We apologise unconditionally and will try to do better in the future.
Drunken behaviour at the Walkleys is hardly new. What I want to know is, was there any substance to Frey’s apparent claim that Crikey was first with the Public Trustee story?
I have admired the way Crikey has featured stories that were at the least, not prominent in mainstream media; appointments to the AAT, and the Witness K and Collaery stories come to mind. Whether Crikey was first or not, congratulations for not letting these issues die.
Me too
Me too
Me too
Crikey was first. Look at investigations and note the dates of the series.
Nothing occurs in a vacuum and credit is due.
So, why the full retraction and apology?
I’ve been annoyed at seeing 4 courners pick up a couple of stories previously published in crikey & I bet it must be annoying for the journalists too – especially when the abc wins an award for it. This sort of thing appears to be rife in the industry – not sure what can be done about it but evidently interrupting an awards night is not it!
He’s not the editor, he’s just a very naughty boy.
But he did have a point, the ABC series on the public trustee came after Crkiey had done almost the exact same thing. Pity he didn’t express his displeasure in a more acceptable fashion.
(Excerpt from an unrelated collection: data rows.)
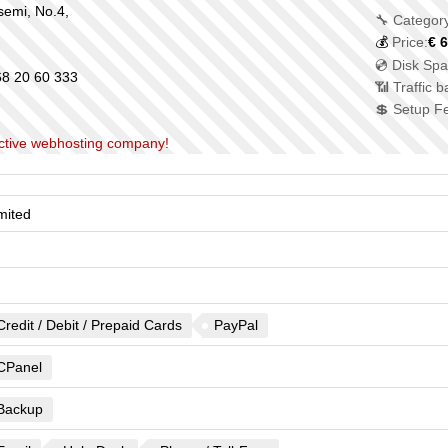
semi, No.4,
🔧 Category
💰
Price:
€
6
💿 Disk Spa
8 20 60 333
📶 Traffic 
💲 Setup F
nactive webhosting company!
mited
Credit / Debit / Prepaid Cards
PayPal
CPanel
Backup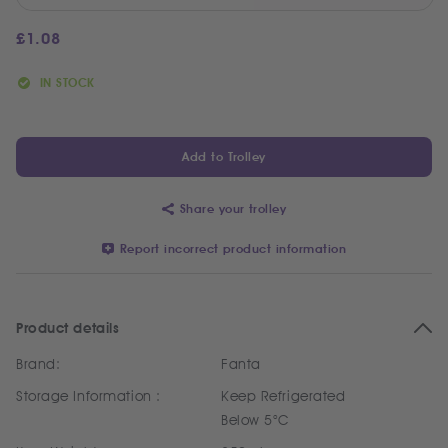
£
1.08
IN STOCK
Add to Trolley
Share your trolley
Report incorrect product information
Product details
Brand:
Fanta
Storage Information :
Keep Refrigerated
Below 5°C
The ABC is essentially a commercial outfit now and it’s acting more and more like a cartel of one. Massive egos and divas playing career games at the top end, both front and back end, while neoliberal shredding and outsourcing accelerates at the bottom workers’ coalface; multi-platform hoovering up of the mediascape, leveraging a wildly skewed budgetary advantage, economies-of-scale and access that’s very hard to compete with, even with murdoch’s deep pockets; all the ‘public broadcaster’ advantages yet deploying the strategies and ruthlessness of a commercial player.
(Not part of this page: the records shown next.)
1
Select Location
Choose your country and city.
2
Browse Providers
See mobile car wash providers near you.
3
Many of the senior rankest are in media terms commercially born and raised. The genuine ‘public interest’ media ethos of old has long died; when it’s trotted out now – see Sally neighbours speech – it’s purely as a panto stage prop for competitive media sparring-as-usual.
Fray was right to let his baser instincts off the reins, even if it was the booze talking. The ABC is becoming home to some very arrogant and very entitled media bullies.
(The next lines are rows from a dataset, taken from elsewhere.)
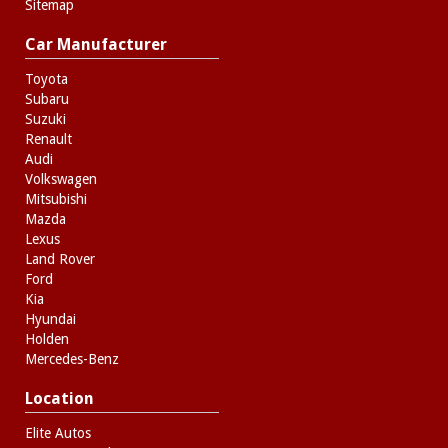
Sitemap
Car Manufacturer
Toyota
Subaru
Suzuki
Renault
Audi
Volkswagen
Mitsubishi
Mazda
Lexus
Land Rover
Ford
Kia
Hyundai
Holden
Mercedes-Benz
Location
Elite Autos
Even assuming that “…the senior rankest…” was a typo. it could not but remind me of 50yrs ago when Gore Hill was synonymous with cutting edge…everything really.
From valveheads coming to terms with printed circuitry, through creatives free to wander the vast grounds leafy grounds to commune, to hard headed schmoozers and luvvies, shoe leather reporters with bent noses and political dyspeptics were a beacon of hope.
Then came PJK and Davi downHill – it’s a miracle that anything has survived the last half century of slash & burn.
Peak ABC Vanity Publishing: I’m told that Australian Story this week is all about Ita. I wonder if Leigh Sales will be introducing it yet?
Really. Gazing lovingly in the mirror, ‘Our’ ABC is in grave danger of disappearing up its own ar*se forever.
How? Pen a firm letter of complaint to the ABC??
I believe the preferred official channel now is via a Defamatory Tweet.
True, but the expressed displeasure successfully attracted necessary attention, ‘acceptable’ or not. Recently noticed at least two ABC articles of substance (rare from ABC these days) that were reproduced in entirety (with acknowledgement ) from The Conversation. Not sure that we pay our public broadcaster to nuture highly paid celebrities whilst lifting quality journalism from elsewhere.
I’m…speechless. (Literally – as in Modded.)
But figuratively, too. Really, Will? Really? This is where ‘independent Australian media’ is at, now? Then man are we in strife…
It’s dead, just hasn’t stopped writhing.
I don’t know which I find more unctuous, disingenuous and unedifying:
Granted, the thread so far does tend to support that bleak view of us. It’s a business model, I guess. But…geez. You wonder why you keep shelling out.
A thousand times this, minus a thousand times the ridiculous invocations of wokeness.
A small mistake in the scheme of things not worthy of significant sanction.